» 取り組む課題
a: 「マイ・フェア・レディ」上映を応援する記事のうち、「2023年04月26日」から「リーの特集が組まれています。」までをそのまま書き写してください。
b: 「マイ・フェア・レディ」上映を応援する記事の続きを、最後の文の後から書いてください。

» 出典の抜粋
2023年04月26日

午前十時の映画祭13「マイ・フェア・レディ」公開直前!応援記事 週刊平凡1964年12月3日号

 
4/28追記:TOHOシネマズなんばでは、5/4までは通常のスクリーンでは1番大きなスクリーン1番で上映しています!しかもスクリーン1番は4K上映です!大劇場での「マイ・フェア・レディ」を体感したい方はぜひお早めに!ただし額縁上映ですので、少し前寄りの席が良いと思われます。
高槻アレックスシネマさんは2K上映ですが、ズーム上映なので、画面いっぱいに「マイ・フェア・レディ」を見れます!映画に没入したい方はこちらがいいです!

午前十時の映画祭13「マイ・フェア・レディ」公開直前!応援記事 週刊平凡1964年12月3日号 さて、いよいよ28日(金)から5月11日(木)まで、ゴールデンウィーク中に“午前十時の映画祭13”にて「マイ・フェア・レディ」が上映されます!

 今日はそれを応援するために、雑誌「週刊平凡」の1964年12月3日号(実際の発売日不明)を紹介。

 この号でも1964年12月1日にいよいよ初公開される「マイ・フェア・レディ」への熱狂的な前評判ぶりに、オードリーの特集が組まれています。

データをプロットした画像:
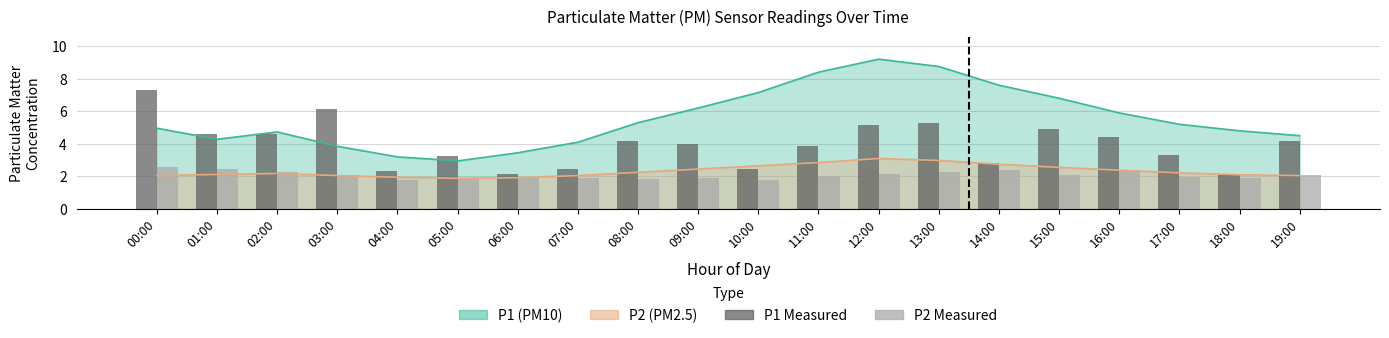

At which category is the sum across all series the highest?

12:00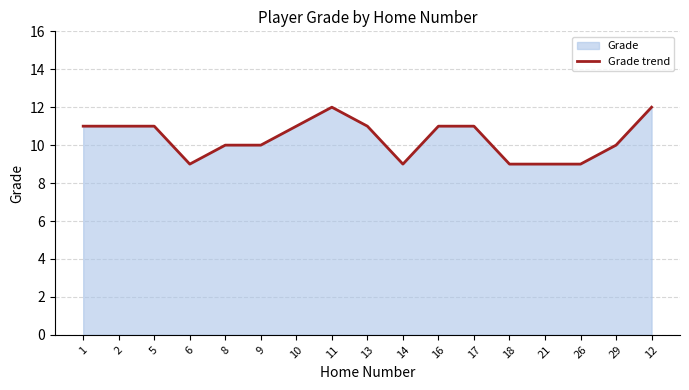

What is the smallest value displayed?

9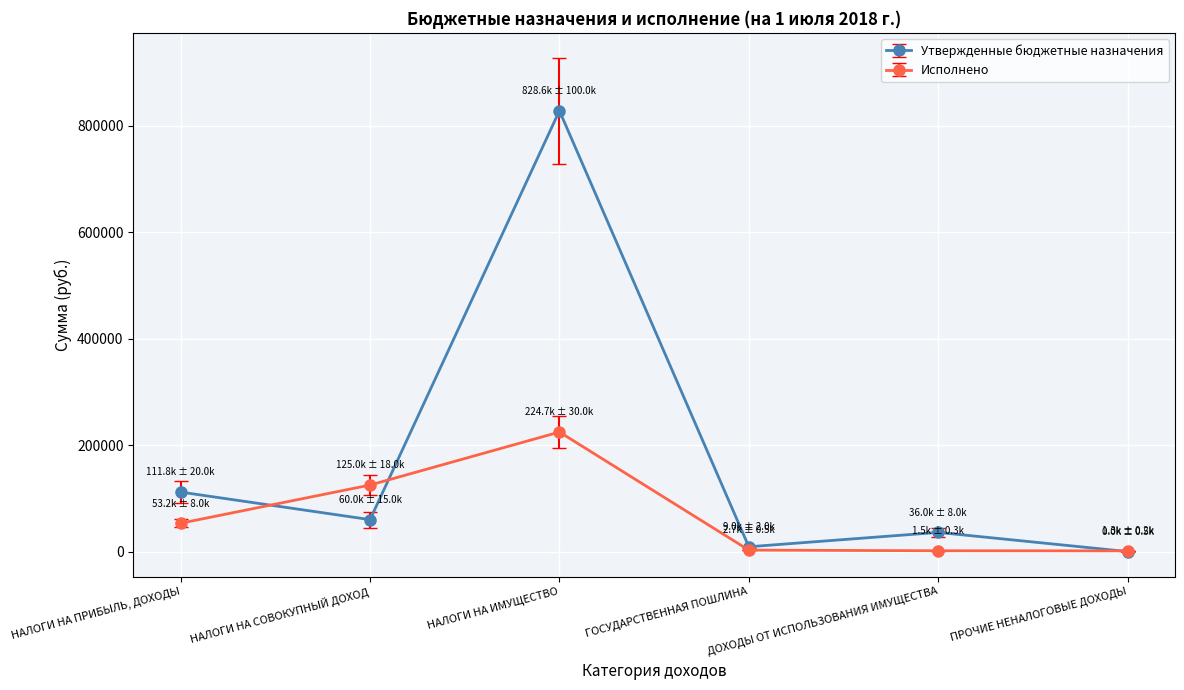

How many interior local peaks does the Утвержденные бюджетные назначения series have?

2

» 番号別の解答
a:
2023年04月26日

午前十時の映画祭13「マイ・フェア・レディ」公開直前!応援記事 週刊平凡1964年12月3日号

 
4/28追記:TOHOシネマズなんばでは、5/4までは通常のスクリーンでは1番大きなスクリーン1番で上映しています!しかもスクリーン1番は4K上映です!大劇場での「マイ・フェア・レディ」を体感したい方はぜひお早めに!ただし額縁上映ですので、少し前寄りの席が良いと思われます。
高槻アレックスシネマさんは2K上映ですが、ズーム上映なので、画面いっぱいに「マイ・フェア・レディ」を見れます!映画に没入したい方はこちらがいいです!

午前十時の映画祭13「マイ・フェア・レディ」公開直前!応援記事 週刊平凡1964年12月3日号 さて、いよいよ28日(金)から5月11日(木)まで、ゴールデンウィーク中に“午前十時の映画祭13”にて「マイ・フェア・レディ」が上映されます!

 今日はそれを応援するために、雑誌「週刊平凡」の1964年12月3日号(実際の発売日不明)を紹介。

 この号でも1964年12月1日にいよいよ初公開される「マイ・フェア・レディ」への熱狂的な前評判ぶりに、オードリーの特集が組まれています。

b:
 まず表紙でも「特集オードリー・ヘップバーン」と書かれています。
 表紙はジェリー藤尾さん、渡辺トモコさん夫妻と、坂本九さんになっています。ジェリー藤尾さん、坂本九さんはわかりますが、僕でも渡辺トモコさんという方は存じません。

午前十時の映画祭13「マイ・フェア・レディ」公開直前!応援記事 週刊平凡1964年12月3日号 表紙をめくると、毎号付いていたらしい“Weekly Jacket”ってページからまず「マイ・フェア・レディ」のオードリー。
 うっ、美しい!

 印刷技術は今より劣るものの、使っている写真が今のような劣化したポジから起こしたデジタル画像ではなく、オリジナルに近いものだったので、こないだ行ってきた“Audrey in Cinema”の展示会のカラーよりよっぽど美麗。粒子も全然荒れていません。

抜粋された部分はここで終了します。